#### [Data for this exercise]
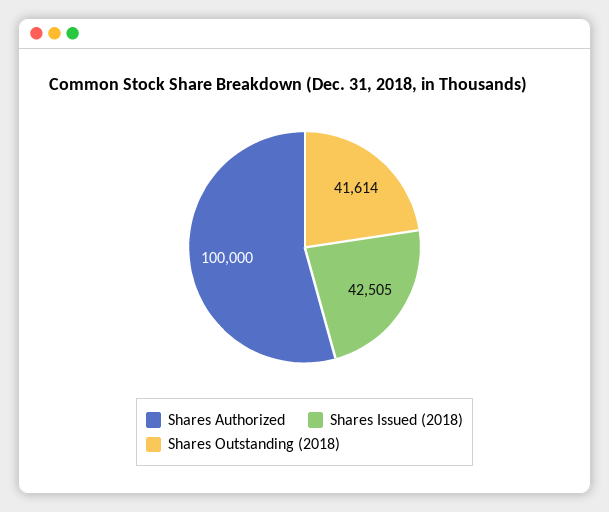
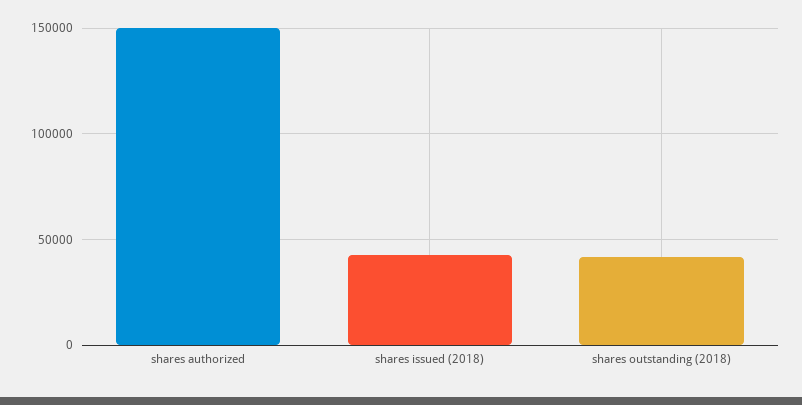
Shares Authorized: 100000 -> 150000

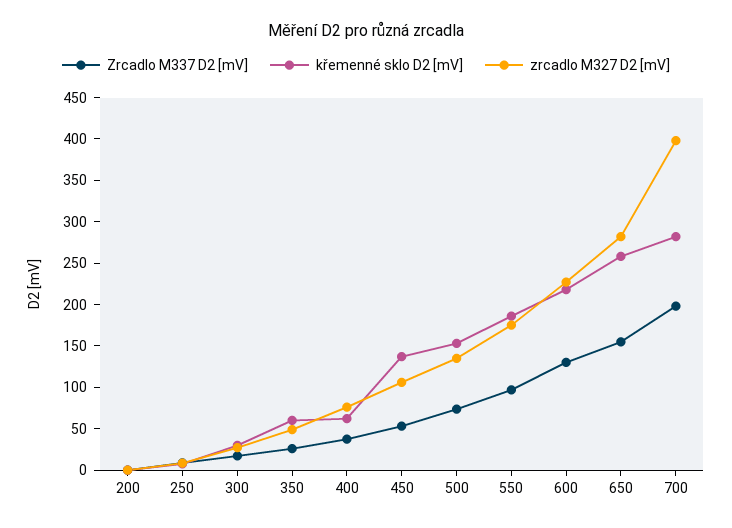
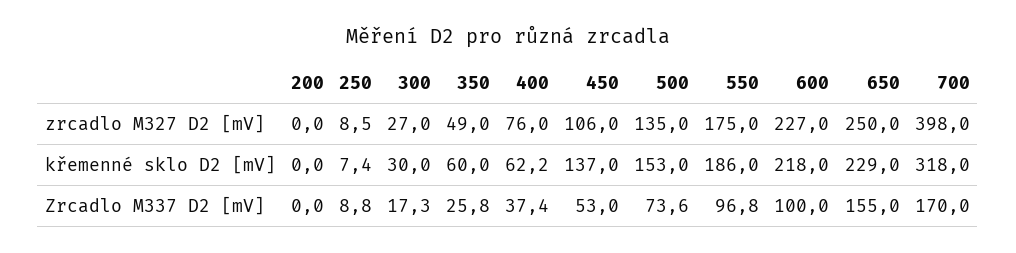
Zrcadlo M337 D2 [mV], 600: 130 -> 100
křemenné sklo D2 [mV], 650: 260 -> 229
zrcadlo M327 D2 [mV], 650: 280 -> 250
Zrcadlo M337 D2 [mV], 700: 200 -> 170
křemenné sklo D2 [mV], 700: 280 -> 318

#### [Your assignment]
Retype, exactly as written, each line from the one containing "Zrcadlo M337 D2 [mV], 600: 130 -> 100" through the last line of the listing above, and leave out all other lines.

#### [Final answer]
Zrcadlo M337 D2 [mV], 600: 130 -> 100
křemenné sklo D2 [mV], 650: 260 -> 229
zrcadlo M327 D2 [mV], 650: 280 -> 250
Zrcadlo M337 D2 [mV], 700: 200 -> 170
křemenné sklo D2 [mV], 700: 280 -> 318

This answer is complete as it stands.